El fascinante mundo animal

TEMA DE HOY: La zarigüeya

La zarigüeya (Sabrosus Zarigueyus, cuyo nombre vulgar es Tabaré Ramón) es el único marsupial bivalvo que habita en las costas septentrionales de Macedonia, a unas doscientas cincuenta pulgadas al noroeste de Chapultepec.
Es un mamífero ungulado de unos cuatro metros de longitud, pelaje corto de color castaño, acondicionado con Pantene y hocico puntiagudo. Sus orejas son lo más llamativo ya que puede girarlas trescientos sesenta grados para captar señales de onda corta provenientes de cualquier rincón del mundo. Sus patas traseras cuentan con uñas mecanizadas que le permiten podar el césped a una velocidad inusitada, así como también realizar trabajos de increíble precisión, como colgar ropa interior de un cable telefónico.
Su hábitat natural son los bosques de árboles de esponja que crecen una vez cada cien años, cuando calienta el sol aquí en la playa, aunque se sabe de zarigüeyas que prefieren habitar en el baño de la casa de Roberto Gómez Bolaños. La zarigüeya construye su madriguera en el tronco hueco de estos árboles, utilizando preferentemente materiales biodegradables como pinocha, papel, madera, cartón, aluminio corrugado, cinta adhesiva, discos compactos de Thalía y glutamato monosódico, entre otras monocotiledóneas.

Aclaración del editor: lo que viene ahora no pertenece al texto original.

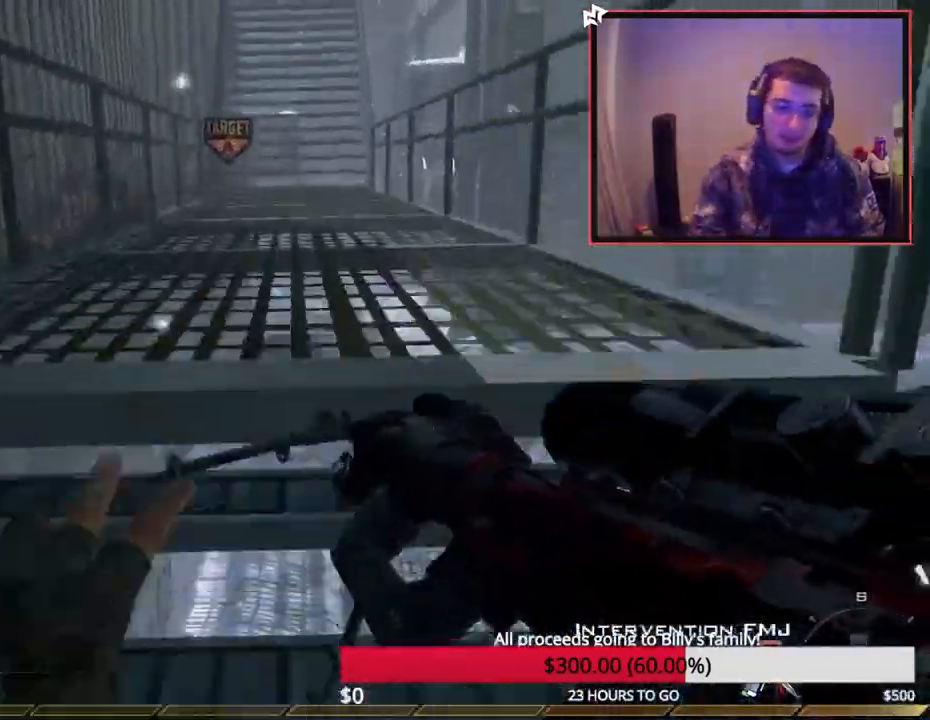
{"buttons": [], "left_stick": "center", "right_stick": "center", "events": [[400, "left_stick", "center"]]}
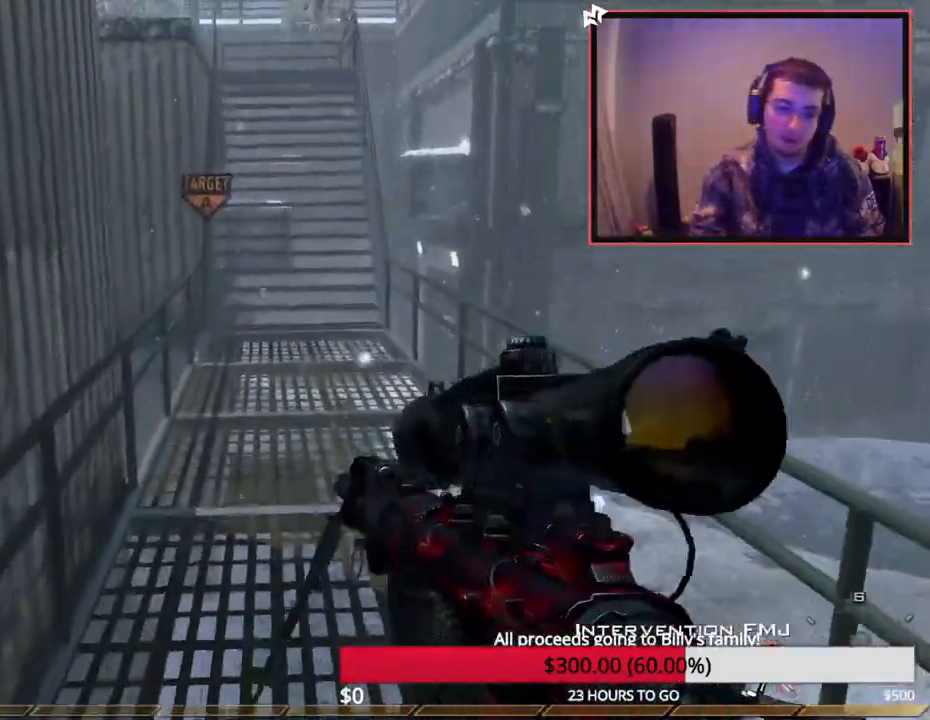
{"buttons": ["SELECT"], "left_stick": "up-left", "right_stick": "center", "events": [[84, "left_stick", "up-left"], [167, "SELECT", "down"]]}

Casi siempre vive sola en su madriguera, aunque se lo considera un animal social, ya que los sábados a la noche invita a todos sus amigos, enviándoles un mail, y organiza fiestas de bikini open.
La zarigüeya se alimenta básicamente de pequeños roedores o de grandes frutas tropicales, como el ananá, el kiwi y el membrillo. Su comida predilecta son los canelones a la manteca, los cuales considera... precisamente “una manteca” (¡Cuac!). Habitualmente prefiere jugar al rumy canasta con su presa antes de devorarla. Se estima que una zarigüeya promedio puede llegar a comer hasta cinco quilates de membrillos en salmuera antes de tener un ataque de diarrea galopante.
Sus hábitos durmientes son más bien considerados una paradoja. La zarigüeya puede llegar a dormir unas catorce horas al día, siempre y cuando no reciba llamadas telefónicas amenazantes a media noche, lo cual sirve para quitarle el sueño una semana entera. Además posee una cualidad que la hace sobresalir entre todas las demás especies de salmón: puede soñar que se convierte en una súper zarigüeya mutante que es capaz de volar hasta Marte para derrotar a una horda de tostadores-alienígenas-devora-contadores-públicos.
La esperanza de vida de una zarigüeya es relativamente corta: en promedio, se estima que pueden alcanzar los veinticuatro años de vida, contados en años de zarigüeya, que equivalen a unos cuarenta años de humano. Esto hace que la zarigüeya dedique la mayor parte de su tiempo a hacer cosas, como costura artesanal o buscar la cura del acné.
El invierno es la época de apareamiento de la zarigüeya, donde el macho se peina hacia atrás con gomina Glex y sale a buscar hembras al centro de la ciudad. Por lo general, las hembras se sienten atraídas hacia los machos que conducen un Mercedes Benz, lo que hace que los machos menores, que conducen un Fitito o una Izeta mueran en soledad mientras miran “El sello de hoy” por canal 5. Una zarigüeya puede llegar a tener entre cinco y siete crías, que durante su desarrollo se alimentan de leche materna fortificada con Yacult. La madre abandona a las crías a los cuatro días de su nacimiento para que estas empiecen un debate político que puede llegar a durar unos cuatro o cinco años.
Cuando la zarigüeya alcanza la edad adulta, ya es capaz de pensar por sí misma y es responsable de sus propios actos, por lo que se apresura en sacar la credencial y conseguir un trabajo que le permita vivir cómodamente en su madriguera hecha con materiales biodegradables. Datos recientes han demostrado que, en la actualidad, tres de cada diez zarigüeyas disfrutan de la televisión por cable y los baños de espuma, aunque no poseemos cifras exactas.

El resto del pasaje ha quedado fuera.